When a natural disaster strikes, the cost of repairing roads and bridges can be a tremendous burden to states. But restoring vital transportation links is important so commerce can resume and residents can get back to work and school.
That's why the Department of Transportation helps support states whose roads and bridges have suffered damage from storms, flooding, rock slides, and other events.
And today, we're providing more than $319 million to states across the country to cover the costs of getting roadways back in shape after a variety of disasters. From Puerto Rico west to American Samoa and 28 states in between, DOT is helping pay for road resurfacing, bridge replacement, guardrails, traffic signs, lighting, and debris removal.
Knowing they can be repaid by the Federal Highway Administration's Emergency Relief program motivates states to make emergency repairs more quickly without the hesitation of worrying about funding.
As Federal Highway Administrator Victor Mendez said, "We want states to know we will reimburse them for work that is necessary to get roads and bridges back in service again after an emergency."

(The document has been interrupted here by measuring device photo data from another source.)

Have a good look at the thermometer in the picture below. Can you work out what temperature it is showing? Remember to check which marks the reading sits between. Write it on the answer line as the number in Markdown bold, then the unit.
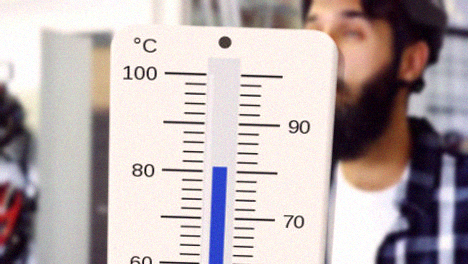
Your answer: **81** °C
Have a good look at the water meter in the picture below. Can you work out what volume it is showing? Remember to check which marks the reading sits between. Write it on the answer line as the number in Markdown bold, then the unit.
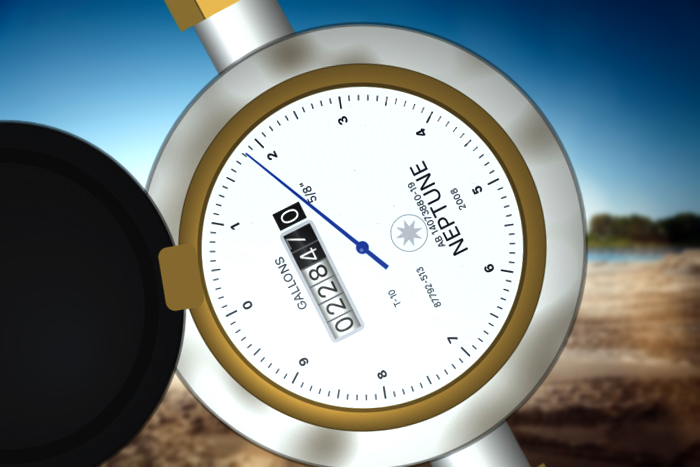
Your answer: **228471.8** gal
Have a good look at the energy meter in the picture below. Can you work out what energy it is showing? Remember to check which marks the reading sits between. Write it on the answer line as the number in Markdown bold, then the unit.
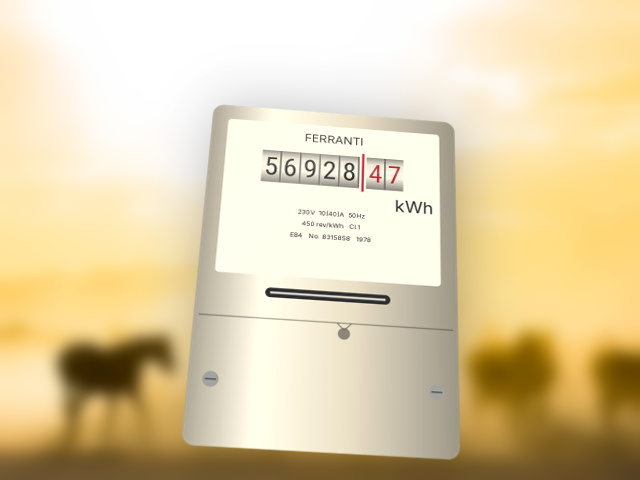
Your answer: **56928.47** kWh
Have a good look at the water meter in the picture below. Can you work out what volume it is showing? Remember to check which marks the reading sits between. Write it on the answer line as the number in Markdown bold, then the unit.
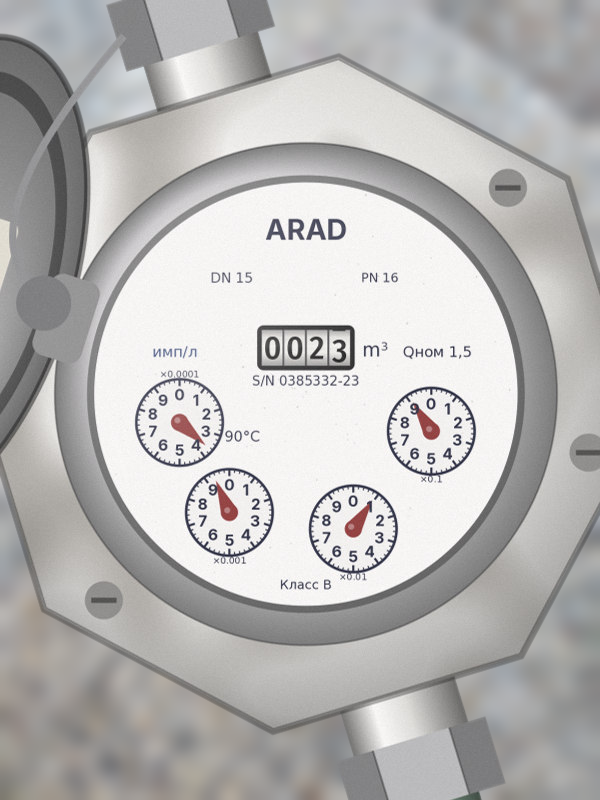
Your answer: **22.9093** m³
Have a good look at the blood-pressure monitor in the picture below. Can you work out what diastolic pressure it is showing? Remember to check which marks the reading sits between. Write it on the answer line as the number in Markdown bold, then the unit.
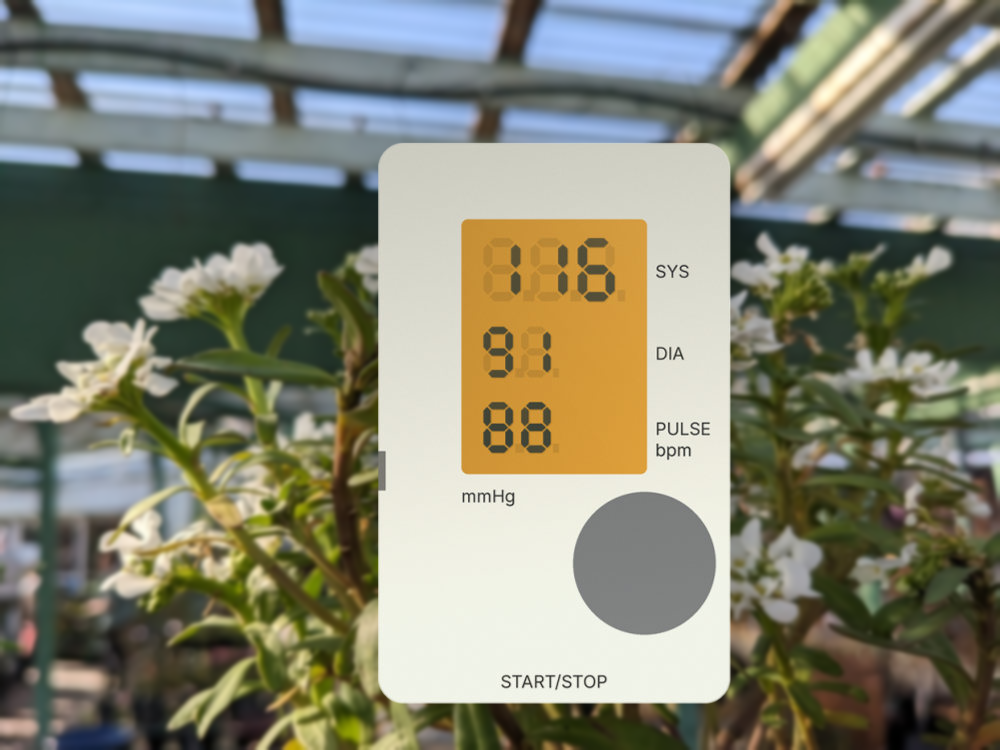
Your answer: **91** mmHg
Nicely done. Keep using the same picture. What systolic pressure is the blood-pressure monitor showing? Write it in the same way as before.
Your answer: **116** mmHg
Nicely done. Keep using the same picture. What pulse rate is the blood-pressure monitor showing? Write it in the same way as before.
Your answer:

Across the country in Alaska ($1.2 million), a Pacific Ocean weather front in October 2009 brought storms and record rainfall to Kodiak Island. That led to severe rock and mud slides, flooding, and extensive road washout in much of the island's northeastern region, including the City of Kodiak.
States receiving the largest relief amounts are Tennessee ($43.9 million) and North Dakota ($50.4 million). Both of those states incurred tremendous damage from flooding in 2010.
When disaster strikes, the ability to reconstruct roadways is critical. I commend these states for helping their residents return to normal activities after such powerful natural phenomena. And I'm glad DOT can do its part.